**ACTIVITY**
Look through the records and copy every line in which "Example" appears.

** Opening AVAILABLE RECORDS block **

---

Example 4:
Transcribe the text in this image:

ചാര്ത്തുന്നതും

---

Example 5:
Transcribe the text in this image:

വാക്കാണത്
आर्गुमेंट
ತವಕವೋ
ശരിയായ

** Closing AVAILABLE RECORDS block **
** Opening AVAILABLE RECORDS block **

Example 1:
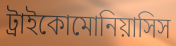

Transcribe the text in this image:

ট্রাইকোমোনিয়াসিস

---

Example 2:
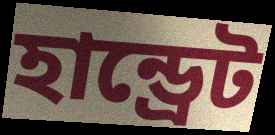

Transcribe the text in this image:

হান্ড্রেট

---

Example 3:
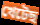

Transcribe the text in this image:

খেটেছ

** Closing AVAILABLE RECORDS block **

**RESPONSE TO THIS EXERCISE**
Example 4:
Example 5:
Example 1:
Example 2:
Example 3:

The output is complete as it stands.